Just look at this awesome banana bunker.

Just look at it.

Banana Bunker (Thanks, Jeff!)


  1. Cucumber-shmoocumber. In the future, every woman will have a banana bunker in her home (wink-wink).

    1. I saw the gerbil holder as George Putnam in “Amelia”, though I think he’d resent being called that!

  2. I own an on-line sex toy business in New Zealand. It looks like I should stock this, and maybe feature it on the front page…

  3. As one who’s actually purchased this for a loved one a couple years ago, I can speak both to its merit as a noble protector of precious snacks and to its unavoidable phallic presence. Well worth the gag-factor if there are any banana lovers in your life.

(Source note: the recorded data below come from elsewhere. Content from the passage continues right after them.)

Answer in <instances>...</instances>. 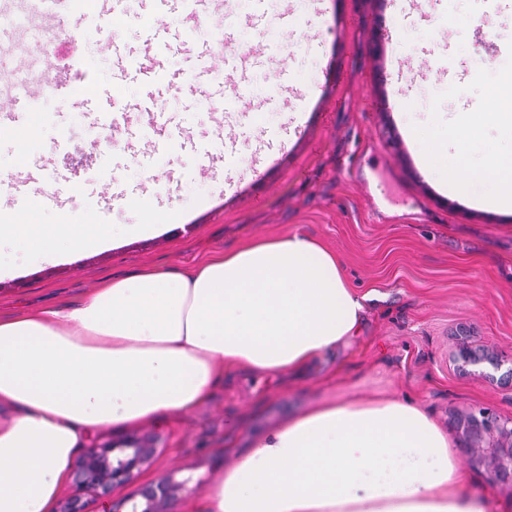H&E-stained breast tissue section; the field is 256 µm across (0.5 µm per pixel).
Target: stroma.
<instances>
[{"label":"stroma","mask_w":512,"mask_h":512,"mask_svg":"<svg viewBox=\"0 0 512 512\" xmlns=\"http://www.w3.org/2000/svg\"><path fill=\"white\" fill-rule=\"evenodd\" d=\"M310 0H234L223 20L229 46L250 49L241 78L252 99L225 112L220 94L185 83L205 41L187 15L165 18L174 47L152 83L112 85V43L145 53L142 20L114 26L95 10L82 55L92 87L37 99L32 115L46 147L18 162V143L0 137V172L26 171L47 187L66 183L67 203L25 205L36 224H149L177 210L156 234L118 232L102 250L31 266L15 255L0 279V312L76 305L102 281L145 267L178 270L258 236H310L339 256L345 278L371 294L357 334L326 351L290 382L229 371L185 416L138 427L158 454L137 482L172 478L182 512L232 463L227 444L247 447L306 411L331 402L401 399L423 410L467 456L458 414L487 409L512 417V379L463 373L452 361L460 337L512 359V212L475 207L443 190L459 160L449 130L484 111L512 82V0H324L319 27L306 26ZM496 45L489 56L487 45ZM490 63L480 78L470 67ZM130 106L113 146L73 168L74 151L53 133L88 135L109 125L113 101ZM512 153V119L482 126L468 161Z\"/></svg>","instance_id":"obj_1"}]
</instances>
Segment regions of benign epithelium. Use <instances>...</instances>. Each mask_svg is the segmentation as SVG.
Here are the masks:
<instances>
[{
	"mask_svg": "<svg viewBox=\"0 0 512 512\" xmlns=\"http://www.w3.org/2000/svg\"><path fill=\"white\" fill-rule=\"evenodd\" d=\"M462 371L488 364L500 369L503 360L484 347H474L462 341L456 354ZM457 433L468 442L466 463L485 467L496 484L512 487V418L501 420L487 410L461 416L456 422ZM158 448L152 436H132L116 446L104 442L86 449L71 473V494L58 512H86V496L109 505L106 512H166L167 504L176 497L179 485L162 479L144 486L134 498H114L116 490L131 484L144 470L151 467ZM129 510H123V507Z\"/></svg>",
	"mask_w": 512,
	"mask_h": 512,
	"instance_id": "obj_1",
	"label": "benign epithelium"
}]
</instances>
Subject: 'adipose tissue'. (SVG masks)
<instances>
[{"label":"adipose tissue","mask_w":512,"mask_h":512,"mask_svg":"<svg viewBox=\"0 0 512 512\" xmlns=\"http://www.w3.org/2000/svg\"><path fill=\"white\" fill-rule=\"evenodd\" d=\"M512 209V155L442 180ZM105 224L0 223L33 264L99 248ZM365 301L335 252L260 236L178 272L103 282L74 307L0 315V512H53L93 433L186 415L228 368L299 374L357 335ZM446 434L412 403L331 402L256 436L186 512H489Z\"/></svg>","instance_id":"ef3b65f1"}]
</instances>
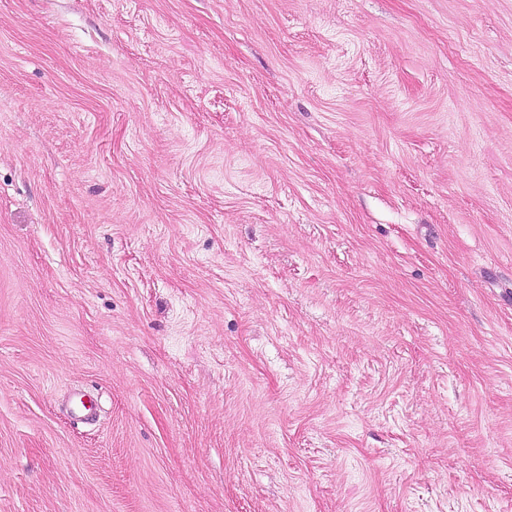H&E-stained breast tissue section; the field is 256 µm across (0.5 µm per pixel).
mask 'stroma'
<instances>
[{"instance_id":"35a3bbf8","label":"stroma","mask_w":512,"mask_h":512,"mask_svg":"<svg viewBox=\"0 0 512 512\" xmlns=\"http://www.w3.org/2000/svg\"><path fill=\"white\" fill-rule=\"evenodd\" d=\"M0 512H512V0H0Z\"/></svg>"}]
</instances>
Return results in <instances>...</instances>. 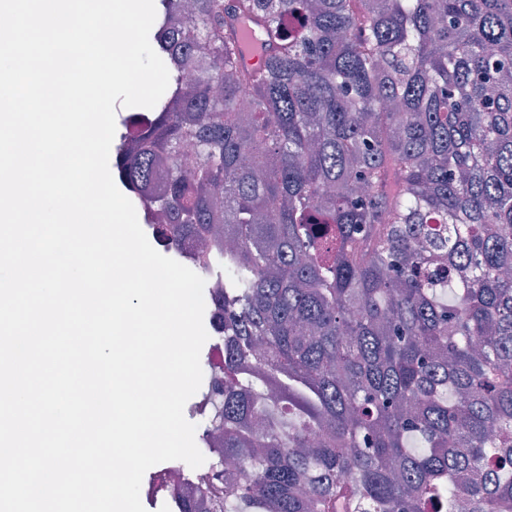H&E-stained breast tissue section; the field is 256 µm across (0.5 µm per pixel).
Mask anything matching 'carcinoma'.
<instances>
[{"label": "carcinoma", "instance_id": "carcinoma-1", "mask_svg": "<svg viewBox=\"0 0 512 512\" xmlns=\"http://www.w3.org/2000/svg\"><path fill=\"white\" fill-rule=\"evenodd\" d=\"M161 2L172 90L117 154L165 172L136 204L171 246L240 241L208 296L220 447L195 497L156 488L177 512H512V0Z\"/></svg>", "mask_w": 512, "mask_h": 512}]
</instances>
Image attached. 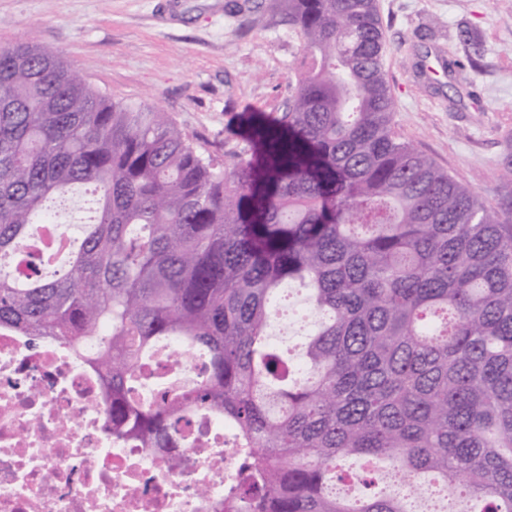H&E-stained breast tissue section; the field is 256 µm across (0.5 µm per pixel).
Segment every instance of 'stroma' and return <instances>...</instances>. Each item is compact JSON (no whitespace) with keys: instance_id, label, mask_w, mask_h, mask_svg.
I'll use <instances>...</instances> for the list:
<instances>
[{"instance_id":"1","label":"stroma","mask_w":512,"mask_h":512,"mask_svg":"<svg viewBox=\"0 0 512 512\" xmlns=\"http://www.w3.org/2000/svg\"><path fill=\"white\" fill-rule=\"evenodd\" d=\"M0 0V46L61 53L96 90L145 102L208 150L235 144L245 112L282 111L303 42L270 25L276 0ZM402 138L489 206L512 138V0H377ZM477 43L460 37L463 29ZM473 66L456 68V61Z\"/></svg>"}]
</instances>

  4. I could actually use this. It would be very convenient to throw a banan in my backpack and not end up with smushed banan all over everything.

  5. *insert choking on banana comment here*

    @16 omgomglolomg pronounced a resplendent Churhillian guffaw, if you please.

    I wonder if they come in a size for cut bananas… I notice that these seem to be, well more for the less circumspect varities…hmmm.

  6. Has nobody brought back the Atheist’s Nightmare yet?

    Ha ha! “Is that a banana in your hand, or are you just glad to see me?”

  7. So, after I slice half a banana on my cereal, how should I store the remaining half until the next morning? I put it in a baggie to protect it from fruit flies, but the exposed end always turns brown and slimy within 24 hours. If someone sold a dildo to solve that problem, I’d buy it.

    1. notthemessiah, I now suspect you are the messiah! (Further evidence: “Only the true messiah would deny his divinity!” —Python) What a brilliant little gizmo.

  8. Does anything say “Age of Excess” like a $12 case to protect a 20¢ banana?

    Well, ok, there was the Iraq war. But besides that?

    1. @robcat2075:
      Well, it should be good for far more than one 20¢ banana. If it’s reasonably sturdy and you bring a banana to work most working days of the year, you’d end up spending more on bananas than on banana conveyance devices. ;)

  9. The “cleverly designed Banana Bunker”

    I forgot “cleverly” was a way of describing things to catch out the filthy minded (me!) among us.

  10. At first glance I was 100% sure this was a dual-purpose dildo fruit saver. Really.

    And budda bing! So it is!

    Can I see the kitchen show demo now? (with a gal, preferably, thank you)

  11. anybody ever seen the toothbrush holder the broward sheriff’s office sells to women and men detainees? it looks similar.

  12. The ad on their site reads, “Pamper your banana…” my inner-12 year old can’t stop snickering….!

  13. I own this tingy – and – it’s useless.

    Bananas are packed quite good by nature.

    Not all Bananas fit in the Banana-Bunker.

    It still wastes space in your bag even if the banana is long gone.